- _Problem to work on_: Within the material below, find each line bearing the word "Name" and present it.

- _Material for this task_:
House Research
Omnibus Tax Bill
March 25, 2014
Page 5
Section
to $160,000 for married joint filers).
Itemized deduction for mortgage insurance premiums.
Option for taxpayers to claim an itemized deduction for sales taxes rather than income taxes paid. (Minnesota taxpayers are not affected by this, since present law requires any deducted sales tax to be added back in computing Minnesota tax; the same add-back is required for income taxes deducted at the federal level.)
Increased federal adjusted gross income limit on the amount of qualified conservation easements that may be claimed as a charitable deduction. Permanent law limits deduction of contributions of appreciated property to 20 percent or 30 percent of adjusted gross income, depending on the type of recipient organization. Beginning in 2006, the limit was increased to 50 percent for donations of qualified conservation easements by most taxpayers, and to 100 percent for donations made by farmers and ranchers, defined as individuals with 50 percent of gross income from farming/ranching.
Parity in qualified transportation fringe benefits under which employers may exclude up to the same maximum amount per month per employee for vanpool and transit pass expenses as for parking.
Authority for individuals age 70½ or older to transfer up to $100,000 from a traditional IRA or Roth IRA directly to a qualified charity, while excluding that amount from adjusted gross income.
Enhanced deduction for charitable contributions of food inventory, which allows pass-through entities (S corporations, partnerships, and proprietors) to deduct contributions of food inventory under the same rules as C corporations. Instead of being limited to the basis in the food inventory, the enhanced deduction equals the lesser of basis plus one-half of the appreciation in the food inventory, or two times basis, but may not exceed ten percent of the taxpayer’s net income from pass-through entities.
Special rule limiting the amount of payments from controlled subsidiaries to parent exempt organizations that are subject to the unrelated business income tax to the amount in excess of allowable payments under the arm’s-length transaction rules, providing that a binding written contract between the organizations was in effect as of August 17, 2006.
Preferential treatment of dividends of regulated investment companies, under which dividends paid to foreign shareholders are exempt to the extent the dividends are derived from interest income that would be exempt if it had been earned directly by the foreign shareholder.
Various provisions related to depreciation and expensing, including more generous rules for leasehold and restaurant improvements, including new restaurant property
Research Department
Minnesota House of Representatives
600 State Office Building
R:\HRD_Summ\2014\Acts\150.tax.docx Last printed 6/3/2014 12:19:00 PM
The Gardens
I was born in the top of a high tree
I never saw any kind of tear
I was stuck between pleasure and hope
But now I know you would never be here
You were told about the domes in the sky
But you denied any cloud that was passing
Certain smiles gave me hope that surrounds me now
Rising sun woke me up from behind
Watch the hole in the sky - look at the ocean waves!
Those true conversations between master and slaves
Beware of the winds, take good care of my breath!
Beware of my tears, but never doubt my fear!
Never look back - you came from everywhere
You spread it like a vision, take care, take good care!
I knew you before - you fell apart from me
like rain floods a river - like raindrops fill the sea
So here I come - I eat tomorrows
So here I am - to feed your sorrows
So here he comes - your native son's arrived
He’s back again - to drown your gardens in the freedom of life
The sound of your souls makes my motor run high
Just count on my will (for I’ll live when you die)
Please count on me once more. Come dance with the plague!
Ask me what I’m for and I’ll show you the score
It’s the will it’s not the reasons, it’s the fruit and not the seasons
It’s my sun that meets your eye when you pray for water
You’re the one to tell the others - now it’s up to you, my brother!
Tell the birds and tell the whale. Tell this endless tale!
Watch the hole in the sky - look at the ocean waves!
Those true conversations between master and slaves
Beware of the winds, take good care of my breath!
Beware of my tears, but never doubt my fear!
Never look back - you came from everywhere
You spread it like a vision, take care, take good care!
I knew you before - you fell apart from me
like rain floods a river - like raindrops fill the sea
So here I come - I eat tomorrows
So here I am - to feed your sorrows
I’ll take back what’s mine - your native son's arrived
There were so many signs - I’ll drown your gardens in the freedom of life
* * *
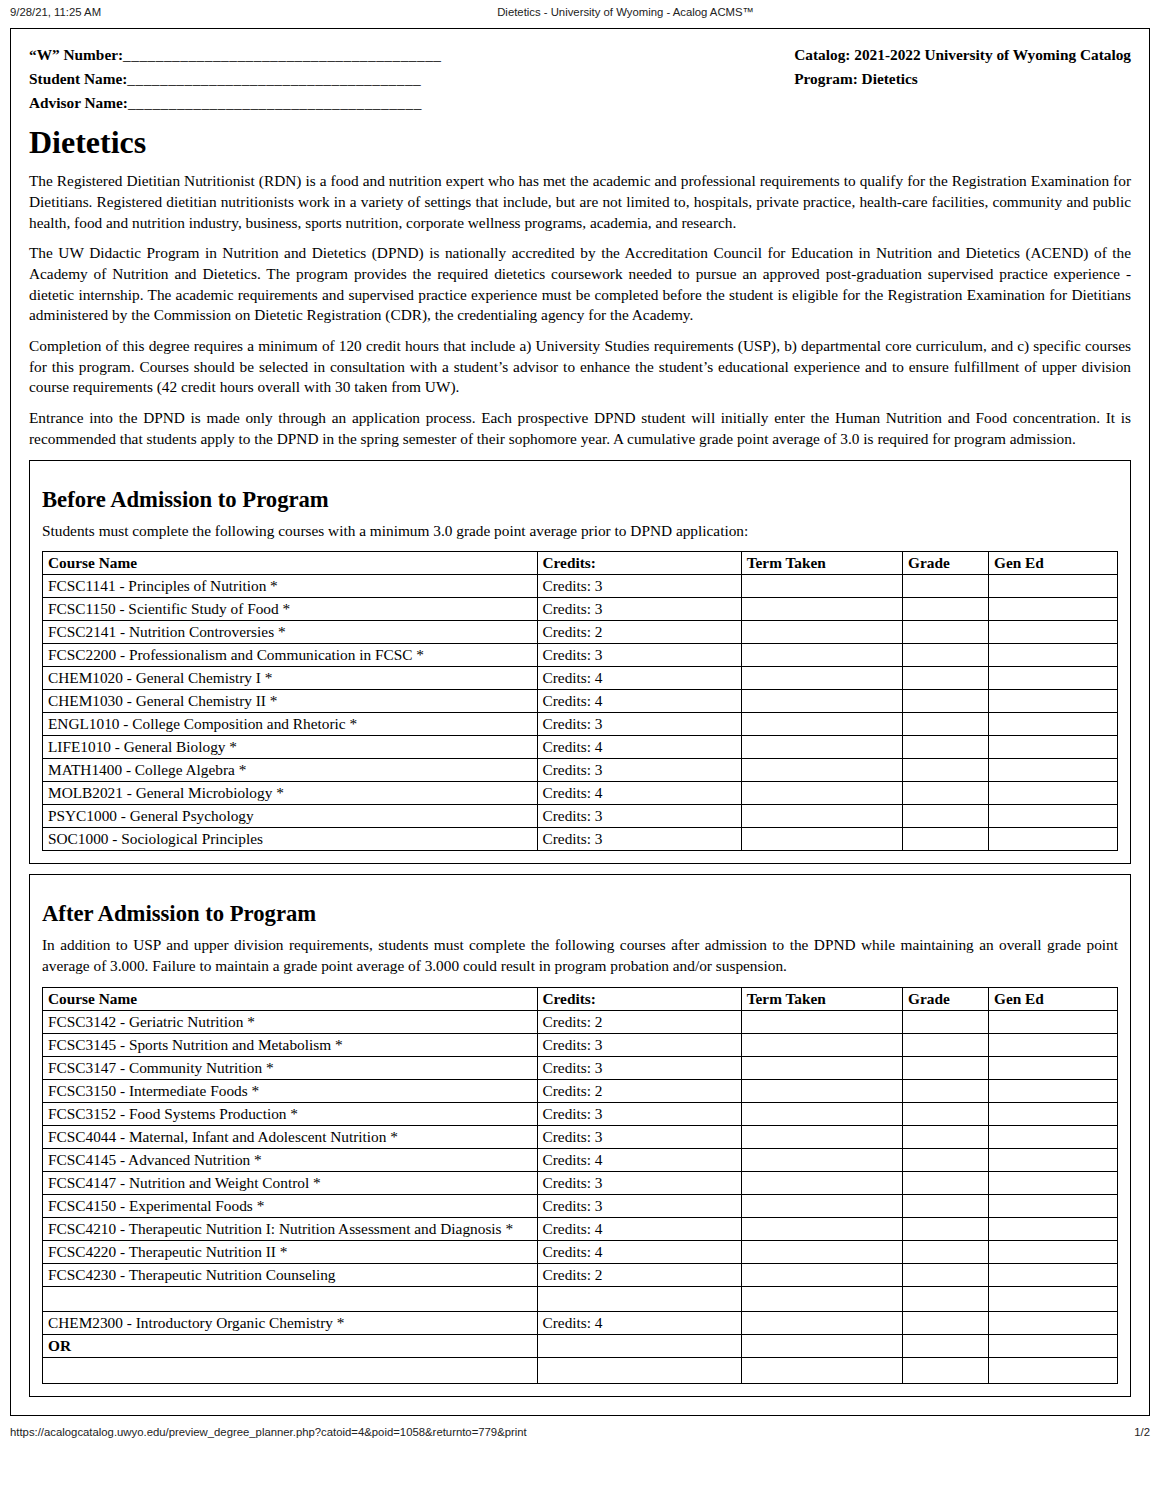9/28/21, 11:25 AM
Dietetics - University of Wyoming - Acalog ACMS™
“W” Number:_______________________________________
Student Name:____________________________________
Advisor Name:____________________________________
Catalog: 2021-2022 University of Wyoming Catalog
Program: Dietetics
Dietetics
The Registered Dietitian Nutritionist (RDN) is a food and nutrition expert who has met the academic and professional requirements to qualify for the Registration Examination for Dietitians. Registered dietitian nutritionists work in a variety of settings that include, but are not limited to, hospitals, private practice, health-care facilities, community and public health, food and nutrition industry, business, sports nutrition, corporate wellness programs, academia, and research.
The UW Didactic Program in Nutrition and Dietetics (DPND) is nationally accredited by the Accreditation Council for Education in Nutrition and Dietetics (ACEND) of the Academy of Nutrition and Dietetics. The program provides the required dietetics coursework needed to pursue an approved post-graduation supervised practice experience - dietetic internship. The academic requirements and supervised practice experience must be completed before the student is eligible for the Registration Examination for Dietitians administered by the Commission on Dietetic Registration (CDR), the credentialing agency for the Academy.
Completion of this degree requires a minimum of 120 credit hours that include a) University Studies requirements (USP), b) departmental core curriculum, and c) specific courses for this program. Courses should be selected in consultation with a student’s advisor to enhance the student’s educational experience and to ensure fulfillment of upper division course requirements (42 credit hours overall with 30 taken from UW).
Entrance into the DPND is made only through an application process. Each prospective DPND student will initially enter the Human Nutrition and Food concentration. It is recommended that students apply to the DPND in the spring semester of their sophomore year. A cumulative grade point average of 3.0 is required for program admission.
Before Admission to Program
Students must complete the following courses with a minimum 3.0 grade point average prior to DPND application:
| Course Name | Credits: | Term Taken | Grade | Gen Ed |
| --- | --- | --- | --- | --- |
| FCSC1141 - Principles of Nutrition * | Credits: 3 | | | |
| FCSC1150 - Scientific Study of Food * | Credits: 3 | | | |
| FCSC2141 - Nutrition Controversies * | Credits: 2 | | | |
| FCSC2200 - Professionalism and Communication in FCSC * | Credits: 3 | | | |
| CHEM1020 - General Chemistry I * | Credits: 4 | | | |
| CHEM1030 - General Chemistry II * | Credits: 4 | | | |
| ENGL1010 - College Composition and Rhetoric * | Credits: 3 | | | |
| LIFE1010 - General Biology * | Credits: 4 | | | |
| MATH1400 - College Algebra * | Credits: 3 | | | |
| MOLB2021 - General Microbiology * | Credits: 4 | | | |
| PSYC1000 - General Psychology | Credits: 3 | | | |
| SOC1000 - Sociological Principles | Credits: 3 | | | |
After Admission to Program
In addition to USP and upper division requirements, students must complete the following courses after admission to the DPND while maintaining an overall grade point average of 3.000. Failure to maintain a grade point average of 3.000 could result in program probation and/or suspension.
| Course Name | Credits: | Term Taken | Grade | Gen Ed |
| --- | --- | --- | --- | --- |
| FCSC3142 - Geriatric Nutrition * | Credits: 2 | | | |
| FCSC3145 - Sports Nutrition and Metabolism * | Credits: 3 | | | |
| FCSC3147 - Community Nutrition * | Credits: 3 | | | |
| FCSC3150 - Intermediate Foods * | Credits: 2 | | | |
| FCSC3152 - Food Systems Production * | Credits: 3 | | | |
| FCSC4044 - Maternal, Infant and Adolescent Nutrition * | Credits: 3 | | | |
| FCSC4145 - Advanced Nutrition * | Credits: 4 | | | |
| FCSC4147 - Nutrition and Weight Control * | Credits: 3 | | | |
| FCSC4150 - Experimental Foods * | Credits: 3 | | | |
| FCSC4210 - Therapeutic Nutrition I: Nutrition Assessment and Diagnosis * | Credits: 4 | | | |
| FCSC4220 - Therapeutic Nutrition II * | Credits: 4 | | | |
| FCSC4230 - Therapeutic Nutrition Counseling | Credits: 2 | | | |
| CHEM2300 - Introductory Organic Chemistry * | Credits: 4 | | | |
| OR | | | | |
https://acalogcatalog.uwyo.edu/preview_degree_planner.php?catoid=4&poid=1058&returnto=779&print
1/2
* * *
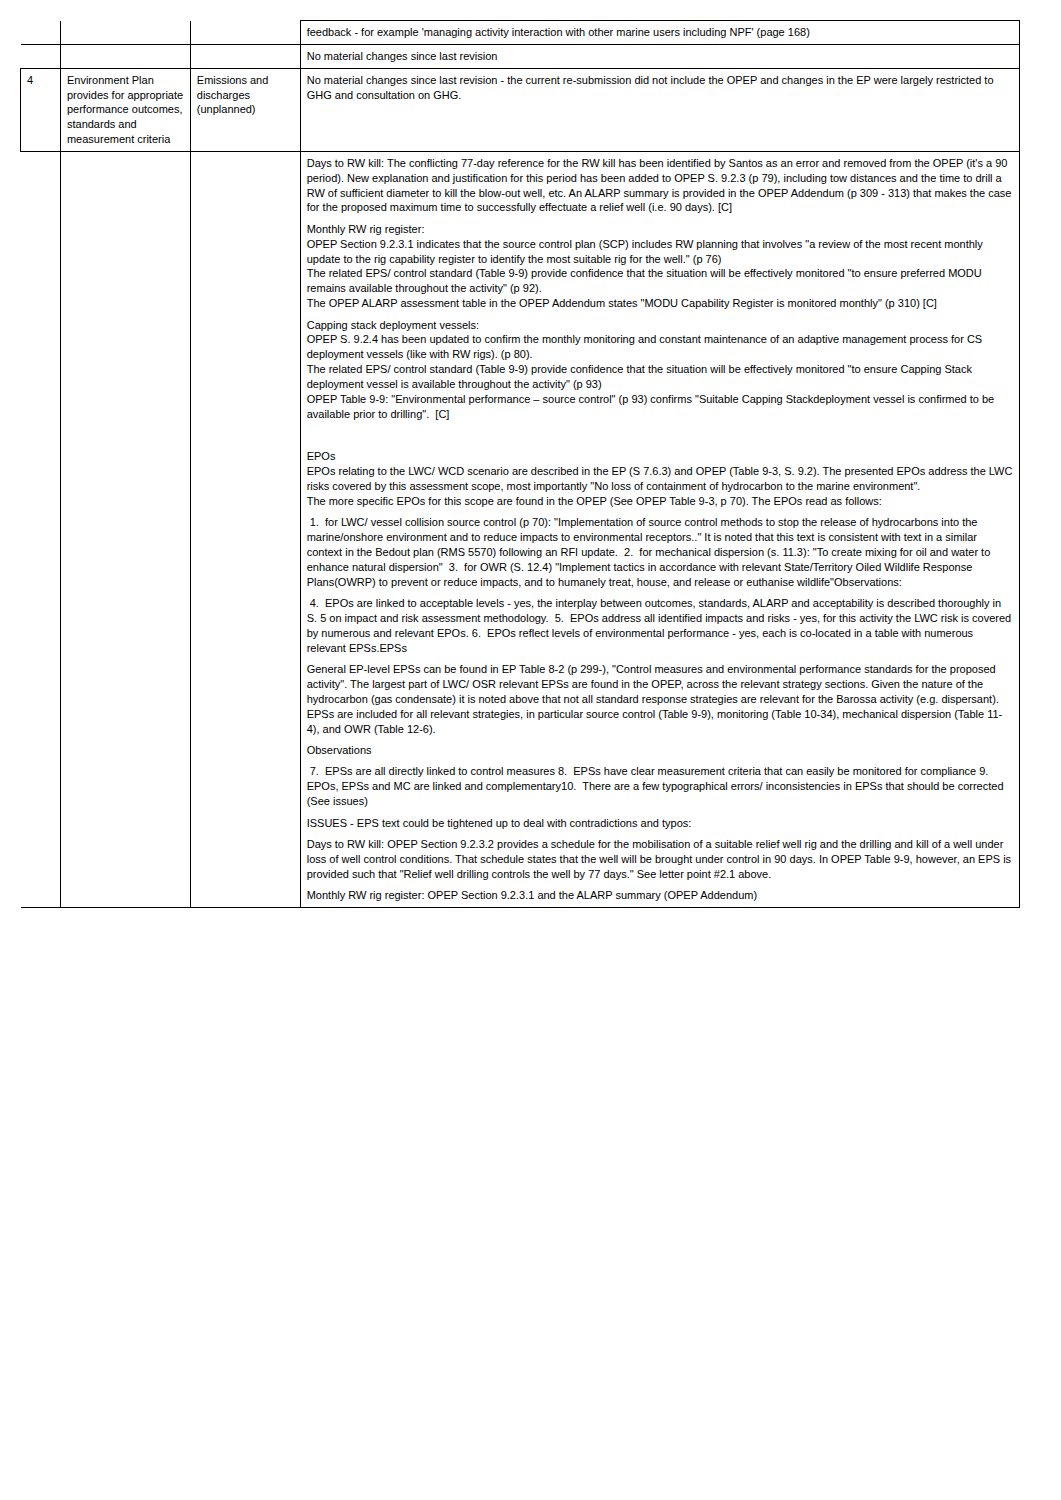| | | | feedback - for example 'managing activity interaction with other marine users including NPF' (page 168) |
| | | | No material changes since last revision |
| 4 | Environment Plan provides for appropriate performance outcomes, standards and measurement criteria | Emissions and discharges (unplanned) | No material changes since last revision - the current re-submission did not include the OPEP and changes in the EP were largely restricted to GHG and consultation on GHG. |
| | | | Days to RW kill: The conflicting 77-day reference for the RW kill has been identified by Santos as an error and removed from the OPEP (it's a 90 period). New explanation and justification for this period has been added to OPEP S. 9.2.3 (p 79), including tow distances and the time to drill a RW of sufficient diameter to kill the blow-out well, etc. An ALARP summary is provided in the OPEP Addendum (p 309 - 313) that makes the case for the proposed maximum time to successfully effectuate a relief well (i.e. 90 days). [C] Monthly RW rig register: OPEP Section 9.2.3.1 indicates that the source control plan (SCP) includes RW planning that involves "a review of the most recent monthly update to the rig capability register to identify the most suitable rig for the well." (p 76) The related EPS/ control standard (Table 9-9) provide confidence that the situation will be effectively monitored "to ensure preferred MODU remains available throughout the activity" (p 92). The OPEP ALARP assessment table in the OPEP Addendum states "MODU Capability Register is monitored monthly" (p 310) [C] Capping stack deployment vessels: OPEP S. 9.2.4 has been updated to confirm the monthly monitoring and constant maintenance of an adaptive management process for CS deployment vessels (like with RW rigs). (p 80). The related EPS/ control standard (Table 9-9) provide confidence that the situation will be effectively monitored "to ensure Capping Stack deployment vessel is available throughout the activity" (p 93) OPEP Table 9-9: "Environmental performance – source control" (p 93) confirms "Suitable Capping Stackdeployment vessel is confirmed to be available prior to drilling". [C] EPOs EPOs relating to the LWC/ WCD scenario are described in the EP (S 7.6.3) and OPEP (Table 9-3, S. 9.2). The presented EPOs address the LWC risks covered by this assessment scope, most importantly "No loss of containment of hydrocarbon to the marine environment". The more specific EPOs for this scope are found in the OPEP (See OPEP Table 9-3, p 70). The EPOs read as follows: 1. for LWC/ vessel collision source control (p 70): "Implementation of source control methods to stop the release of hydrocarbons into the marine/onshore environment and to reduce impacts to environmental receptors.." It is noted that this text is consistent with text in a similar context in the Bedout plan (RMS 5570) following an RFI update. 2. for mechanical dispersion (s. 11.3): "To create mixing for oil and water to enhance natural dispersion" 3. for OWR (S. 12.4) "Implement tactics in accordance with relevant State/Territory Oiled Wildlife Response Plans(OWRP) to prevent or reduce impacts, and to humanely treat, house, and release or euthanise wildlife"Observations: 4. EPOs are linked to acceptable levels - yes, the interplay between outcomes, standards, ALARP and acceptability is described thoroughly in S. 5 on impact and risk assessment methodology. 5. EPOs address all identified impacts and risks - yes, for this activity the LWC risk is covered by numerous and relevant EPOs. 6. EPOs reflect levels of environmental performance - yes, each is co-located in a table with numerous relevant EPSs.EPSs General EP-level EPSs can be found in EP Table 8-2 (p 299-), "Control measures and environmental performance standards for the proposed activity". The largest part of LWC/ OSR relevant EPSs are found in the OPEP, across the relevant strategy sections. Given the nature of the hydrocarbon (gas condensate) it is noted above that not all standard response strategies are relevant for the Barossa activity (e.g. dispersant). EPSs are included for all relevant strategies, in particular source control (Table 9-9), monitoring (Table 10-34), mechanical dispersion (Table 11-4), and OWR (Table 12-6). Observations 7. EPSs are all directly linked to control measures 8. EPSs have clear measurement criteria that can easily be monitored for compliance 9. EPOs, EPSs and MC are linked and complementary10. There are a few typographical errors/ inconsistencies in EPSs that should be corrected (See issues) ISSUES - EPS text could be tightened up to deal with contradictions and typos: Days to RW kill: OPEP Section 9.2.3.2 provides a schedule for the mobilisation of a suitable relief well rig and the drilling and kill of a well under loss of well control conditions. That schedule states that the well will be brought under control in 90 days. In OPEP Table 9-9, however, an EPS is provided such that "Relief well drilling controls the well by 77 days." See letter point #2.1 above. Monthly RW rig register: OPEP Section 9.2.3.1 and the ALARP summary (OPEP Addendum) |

- _Answer box_:
Student Name:____________________________________
Advisor Name:____________________________________
| Course Name | Credits: | Term Taken | Grade | Gen Ed |
| Course Name | Credits: | Term Taken | Grade | Gen Ed |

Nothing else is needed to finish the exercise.